• _WHAT IS BEING ASKED_
Print the listing below without changes, from its first line through the line containing "sobre o Holocausto e a Igreja".

[RECORDED INFORMATION Boundary: Start]

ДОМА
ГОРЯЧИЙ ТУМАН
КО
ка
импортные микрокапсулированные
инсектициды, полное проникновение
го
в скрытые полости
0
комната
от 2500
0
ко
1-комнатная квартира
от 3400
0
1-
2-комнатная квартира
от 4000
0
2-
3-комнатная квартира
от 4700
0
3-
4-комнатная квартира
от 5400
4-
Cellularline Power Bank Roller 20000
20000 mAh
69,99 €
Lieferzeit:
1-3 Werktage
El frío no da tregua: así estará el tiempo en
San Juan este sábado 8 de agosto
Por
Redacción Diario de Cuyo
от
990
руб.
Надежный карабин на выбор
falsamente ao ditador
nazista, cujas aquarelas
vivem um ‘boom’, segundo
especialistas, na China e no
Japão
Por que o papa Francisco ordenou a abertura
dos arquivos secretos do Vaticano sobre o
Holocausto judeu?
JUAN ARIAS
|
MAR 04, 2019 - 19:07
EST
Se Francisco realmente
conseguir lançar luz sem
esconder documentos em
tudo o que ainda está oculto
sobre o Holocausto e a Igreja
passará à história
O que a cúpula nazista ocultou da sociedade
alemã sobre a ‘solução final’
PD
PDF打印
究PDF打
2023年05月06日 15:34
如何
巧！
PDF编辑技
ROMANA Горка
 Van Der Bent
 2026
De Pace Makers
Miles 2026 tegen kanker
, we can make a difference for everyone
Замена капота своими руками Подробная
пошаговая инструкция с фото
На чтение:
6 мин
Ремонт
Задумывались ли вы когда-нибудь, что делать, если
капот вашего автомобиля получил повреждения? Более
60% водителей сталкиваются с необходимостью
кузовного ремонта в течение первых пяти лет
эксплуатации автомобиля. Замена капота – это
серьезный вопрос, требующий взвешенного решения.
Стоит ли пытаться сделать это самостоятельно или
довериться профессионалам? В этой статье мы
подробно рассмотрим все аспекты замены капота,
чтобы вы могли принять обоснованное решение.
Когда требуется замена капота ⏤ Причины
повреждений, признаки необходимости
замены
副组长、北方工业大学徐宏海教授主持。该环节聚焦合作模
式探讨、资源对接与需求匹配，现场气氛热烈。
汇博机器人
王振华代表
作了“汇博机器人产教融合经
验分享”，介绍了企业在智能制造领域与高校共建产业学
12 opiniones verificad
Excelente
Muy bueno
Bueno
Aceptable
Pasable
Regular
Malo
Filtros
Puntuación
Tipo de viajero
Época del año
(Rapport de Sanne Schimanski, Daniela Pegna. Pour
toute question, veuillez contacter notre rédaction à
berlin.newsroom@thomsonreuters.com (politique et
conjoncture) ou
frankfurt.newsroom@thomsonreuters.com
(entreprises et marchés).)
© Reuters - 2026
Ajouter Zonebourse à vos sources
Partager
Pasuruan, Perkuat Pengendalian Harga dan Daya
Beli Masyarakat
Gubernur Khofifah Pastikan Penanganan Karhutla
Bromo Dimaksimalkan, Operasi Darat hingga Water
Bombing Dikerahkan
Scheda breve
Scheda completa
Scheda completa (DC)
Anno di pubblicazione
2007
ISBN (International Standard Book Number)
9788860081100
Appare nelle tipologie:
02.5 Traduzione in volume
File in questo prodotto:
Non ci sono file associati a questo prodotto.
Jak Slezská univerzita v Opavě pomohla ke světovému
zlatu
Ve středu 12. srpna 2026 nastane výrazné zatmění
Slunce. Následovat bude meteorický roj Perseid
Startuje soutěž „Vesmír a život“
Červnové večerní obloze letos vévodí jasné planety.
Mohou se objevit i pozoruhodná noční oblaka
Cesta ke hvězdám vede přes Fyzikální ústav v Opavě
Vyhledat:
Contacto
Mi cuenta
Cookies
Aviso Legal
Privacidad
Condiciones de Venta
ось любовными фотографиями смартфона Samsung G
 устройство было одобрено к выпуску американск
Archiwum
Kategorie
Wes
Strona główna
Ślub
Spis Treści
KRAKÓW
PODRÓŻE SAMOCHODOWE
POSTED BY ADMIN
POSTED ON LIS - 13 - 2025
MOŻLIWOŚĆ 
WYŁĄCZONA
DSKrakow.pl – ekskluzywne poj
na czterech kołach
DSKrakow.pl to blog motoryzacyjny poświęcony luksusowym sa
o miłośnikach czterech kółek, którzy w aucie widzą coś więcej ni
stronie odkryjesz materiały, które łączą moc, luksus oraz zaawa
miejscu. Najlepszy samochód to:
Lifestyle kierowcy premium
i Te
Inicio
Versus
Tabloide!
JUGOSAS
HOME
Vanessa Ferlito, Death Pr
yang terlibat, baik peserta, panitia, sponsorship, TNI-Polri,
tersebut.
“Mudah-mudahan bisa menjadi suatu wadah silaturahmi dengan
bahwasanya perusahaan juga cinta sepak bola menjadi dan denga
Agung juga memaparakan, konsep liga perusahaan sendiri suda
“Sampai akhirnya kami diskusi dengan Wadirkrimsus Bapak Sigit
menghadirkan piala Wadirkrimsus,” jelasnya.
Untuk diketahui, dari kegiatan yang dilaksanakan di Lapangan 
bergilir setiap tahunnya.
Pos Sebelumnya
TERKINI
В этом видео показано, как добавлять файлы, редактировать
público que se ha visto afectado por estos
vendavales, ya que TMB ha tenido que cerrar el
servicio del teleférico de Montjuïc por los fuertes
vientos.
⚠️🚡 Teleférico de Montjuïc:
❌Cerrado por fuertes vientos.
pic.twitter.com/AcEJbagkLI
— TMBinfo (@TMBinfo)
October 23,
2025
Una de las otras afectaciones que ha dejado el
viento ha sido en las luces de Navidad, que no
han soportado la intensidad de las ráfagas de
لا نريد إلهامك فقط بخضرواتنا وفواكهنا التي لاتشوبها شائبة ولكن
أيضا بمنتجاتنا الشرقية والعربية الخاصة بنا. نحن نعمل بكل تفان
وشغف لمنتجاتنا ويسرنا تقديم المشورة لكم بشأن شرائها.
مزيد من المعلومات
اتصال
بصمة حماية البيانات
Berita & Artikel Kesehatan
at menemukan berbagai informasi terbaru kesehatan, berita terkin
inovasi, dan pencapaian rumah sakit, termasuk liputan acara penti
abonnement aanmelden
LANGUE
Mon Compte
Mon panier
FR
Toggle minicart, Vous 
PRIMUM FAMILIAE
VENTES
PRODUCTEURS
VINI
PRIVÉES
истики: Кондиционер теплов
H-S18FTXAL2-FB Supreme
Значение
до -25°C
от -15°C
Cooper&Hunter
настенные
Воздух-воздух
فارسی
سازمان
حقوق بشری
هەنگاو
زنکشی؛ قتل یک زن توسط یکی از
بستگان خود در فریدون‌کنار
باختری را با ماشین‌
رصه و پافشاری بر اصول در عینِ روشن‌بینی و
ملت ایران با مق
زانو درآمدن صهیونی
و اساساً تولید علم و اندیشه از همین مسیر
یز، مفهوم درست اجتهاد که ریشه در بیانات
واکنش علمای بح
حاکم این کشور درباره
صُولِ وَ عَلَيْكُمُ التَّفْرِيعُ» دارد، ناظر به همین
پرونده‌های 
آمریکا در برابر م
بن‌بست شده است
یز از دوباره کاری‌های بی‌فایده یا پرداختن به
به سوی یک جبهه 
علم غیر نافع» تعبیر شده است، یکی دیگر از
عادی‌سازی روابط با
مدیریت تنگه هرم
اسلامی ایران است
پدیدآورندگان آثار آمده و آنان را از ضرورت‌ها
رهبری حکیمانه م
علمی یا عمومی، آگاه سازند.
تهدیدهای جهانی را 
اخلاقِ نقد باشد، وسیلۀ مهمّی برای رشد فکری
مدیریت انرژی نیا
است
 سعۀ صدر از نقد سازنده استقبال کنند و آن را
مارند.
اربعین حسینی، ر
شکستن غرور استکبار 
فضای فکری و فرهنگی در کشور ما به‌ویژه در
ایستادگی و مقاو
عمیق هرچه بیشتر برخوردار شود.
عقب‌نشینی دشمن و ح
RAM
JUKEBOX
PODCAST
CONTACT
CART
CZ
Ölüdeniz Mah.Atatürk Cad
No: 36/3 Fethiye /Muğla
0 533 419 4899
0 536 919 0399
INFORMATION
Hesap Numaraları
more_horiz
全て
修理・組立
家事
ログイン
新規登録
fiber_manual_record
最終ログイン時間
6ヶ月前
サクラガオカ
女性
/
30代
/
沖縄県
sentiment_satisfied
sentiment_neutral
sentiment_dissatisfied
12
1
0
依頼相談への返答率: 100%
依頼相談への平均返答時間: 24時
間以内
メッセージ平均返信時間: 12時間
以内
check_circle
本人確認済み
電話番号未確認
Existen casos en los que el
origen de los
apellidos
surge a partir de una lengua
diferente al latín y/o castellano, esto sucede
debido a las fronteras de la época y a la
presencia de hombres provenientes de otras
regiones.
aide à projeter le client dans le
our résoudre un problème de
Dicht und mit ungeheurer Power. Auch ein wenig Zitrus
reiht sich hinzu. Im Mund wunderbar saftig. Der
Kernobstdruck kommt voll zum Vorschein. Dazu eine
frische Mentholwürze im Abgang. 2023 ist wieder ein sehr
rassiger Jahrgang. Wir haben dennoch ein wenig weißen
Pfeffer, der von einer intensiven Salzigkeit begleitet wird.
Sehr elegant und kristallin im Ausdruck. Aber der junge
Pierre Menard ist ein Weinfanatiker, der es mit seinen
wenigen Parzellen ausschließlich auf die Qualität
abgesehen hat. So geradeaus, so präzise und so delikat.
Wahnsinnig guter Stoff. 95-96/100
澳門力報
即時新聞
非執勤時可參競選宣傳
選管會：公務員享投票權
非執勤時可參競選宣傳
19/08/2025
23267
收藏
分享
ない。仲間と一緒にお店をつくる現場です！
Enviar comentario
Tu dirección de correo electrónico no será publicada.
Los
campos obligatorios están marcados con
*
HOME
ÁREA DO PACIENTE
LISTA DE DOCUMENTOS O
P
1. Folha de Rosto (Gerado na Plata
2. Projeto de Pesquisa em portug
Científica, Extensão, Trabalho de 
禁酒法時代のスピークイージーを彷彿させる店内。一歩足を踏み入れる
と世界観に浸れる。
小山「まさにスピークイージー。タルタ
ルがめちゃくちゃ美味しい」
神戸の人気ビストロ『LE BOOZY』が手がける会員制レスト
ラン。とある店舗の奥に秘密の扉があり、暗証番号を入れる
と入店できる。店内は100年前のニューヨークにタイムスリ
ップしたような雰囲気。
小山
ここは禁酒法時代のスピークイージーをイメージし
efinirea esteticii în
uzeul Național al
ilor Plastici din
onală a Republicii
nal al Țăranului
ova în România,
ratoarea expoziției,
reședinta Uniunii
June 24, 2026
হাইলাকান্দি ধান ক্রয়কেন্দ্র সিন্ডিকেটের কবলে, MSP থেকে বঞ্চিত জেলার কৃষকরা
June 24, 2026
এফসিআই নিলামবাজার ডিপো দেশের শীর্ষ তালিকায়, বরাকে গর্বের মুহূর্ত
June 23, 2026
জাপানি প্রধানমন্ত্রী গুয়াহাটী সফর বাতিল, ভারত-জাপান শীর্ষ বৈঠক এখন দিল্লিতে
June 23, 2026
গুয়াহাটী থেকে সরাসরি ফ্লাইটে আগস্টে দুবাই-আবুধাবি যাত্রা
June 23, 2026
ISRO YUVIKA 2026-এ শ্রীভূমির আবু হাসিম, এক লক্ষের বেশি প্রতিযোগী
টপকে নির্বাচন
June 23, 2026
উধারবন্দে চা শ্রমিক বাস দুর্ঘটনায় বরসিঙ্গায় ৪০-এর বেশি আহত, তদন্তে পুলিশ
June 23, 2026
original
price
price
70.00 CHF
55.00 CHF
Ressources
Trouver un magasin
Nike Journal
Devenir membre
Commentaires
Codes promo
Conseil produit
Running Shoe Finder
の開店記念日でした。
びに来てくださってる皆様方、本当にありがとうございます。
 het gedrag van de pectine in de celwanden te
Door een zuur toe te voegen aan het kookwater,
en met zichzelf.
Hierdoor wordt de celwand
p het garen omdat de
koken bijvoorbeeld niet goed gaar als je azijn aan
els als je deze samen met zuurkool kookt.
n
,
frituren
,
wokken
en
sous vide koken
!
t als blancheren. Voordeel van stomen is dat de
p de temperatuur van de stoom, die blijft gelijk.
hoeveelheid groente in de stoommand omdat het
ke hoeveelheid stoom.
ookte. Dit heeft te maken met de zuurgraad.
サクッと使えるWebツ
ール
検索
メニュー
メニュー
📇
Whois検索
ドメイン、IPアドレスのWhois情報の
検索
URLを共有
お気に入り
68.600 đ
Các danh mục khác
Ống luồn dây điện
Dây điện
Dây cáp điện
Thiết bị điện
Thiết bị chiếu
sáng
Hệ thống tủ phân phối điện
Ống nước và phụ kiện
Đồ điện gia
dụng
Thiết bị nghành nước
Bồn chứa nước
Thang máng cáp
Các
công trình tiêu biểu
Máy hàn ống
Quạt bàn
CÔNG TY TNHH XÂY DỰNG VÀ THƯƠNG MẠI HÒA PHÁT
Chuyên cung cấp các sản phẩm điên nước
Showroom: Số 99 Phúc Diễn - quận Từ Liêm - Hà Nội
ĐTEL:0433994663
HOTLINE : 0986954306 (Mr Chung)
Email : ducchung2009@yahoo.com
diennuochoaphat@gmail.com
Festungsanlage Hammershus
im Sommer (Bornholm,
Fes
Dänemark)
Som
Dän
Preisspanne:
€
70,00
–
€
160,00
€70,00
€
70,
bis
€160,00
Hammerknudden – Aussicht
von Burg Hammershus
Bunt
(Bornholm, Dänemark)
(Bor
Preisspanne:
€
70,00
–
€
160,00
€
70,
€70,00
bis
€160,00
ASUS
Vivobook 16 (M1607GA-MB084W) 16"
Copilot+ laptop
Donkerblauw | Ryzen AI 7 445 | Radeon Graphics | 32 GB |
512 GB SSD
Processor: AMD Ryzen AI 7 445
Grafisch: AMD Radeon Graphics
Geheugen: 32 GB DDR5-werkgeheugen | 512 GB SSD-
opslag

[RECORDED INFORMATION Boundary: End]

• _REPLY_
ДОМА
ГОРЯЧИЙ ТУМАН
КО
ка
импортные микрокапсулированные
инсектициды, полное проникновение
го
в скрытые полости
0
комната
от 2500
0
ко
1-комнатная квартира
от 3400
0
1-
2-комнатная квартира
от 4000
0
2-
3-комнатная квартира
от 4700
0
3-
4-комнатная квартира
от 5400
4-
Cellularline Power Bank Roller 20000
20000 mAh
69,99 €
Lieferzeit:
1-3 Werktage
El frío no da tregua: así estará el tiempo en
San Juan este sábado 8 de agosto
Por
Redacción Diario de Cuyo
от
990
руб.
Надежный карабин на выбор
falsamente ao ditador
nazista, cujas aquarelas
vivem um ‘boom’, segundo
especialistas, na China e no
Japão
Por que o papa Francisco ordenou a abertura
dos arquivos secretos do Vaticano sobre o
Holocausto judeu?
JUAN ARIAS
|
MAR 04, 2019 - 19:07
EST
Se Francisco realmente
conseguir lançar luz sem
esconder documentos em
tudo o que ainda está oculto
sobre o Holocausto e a Igreja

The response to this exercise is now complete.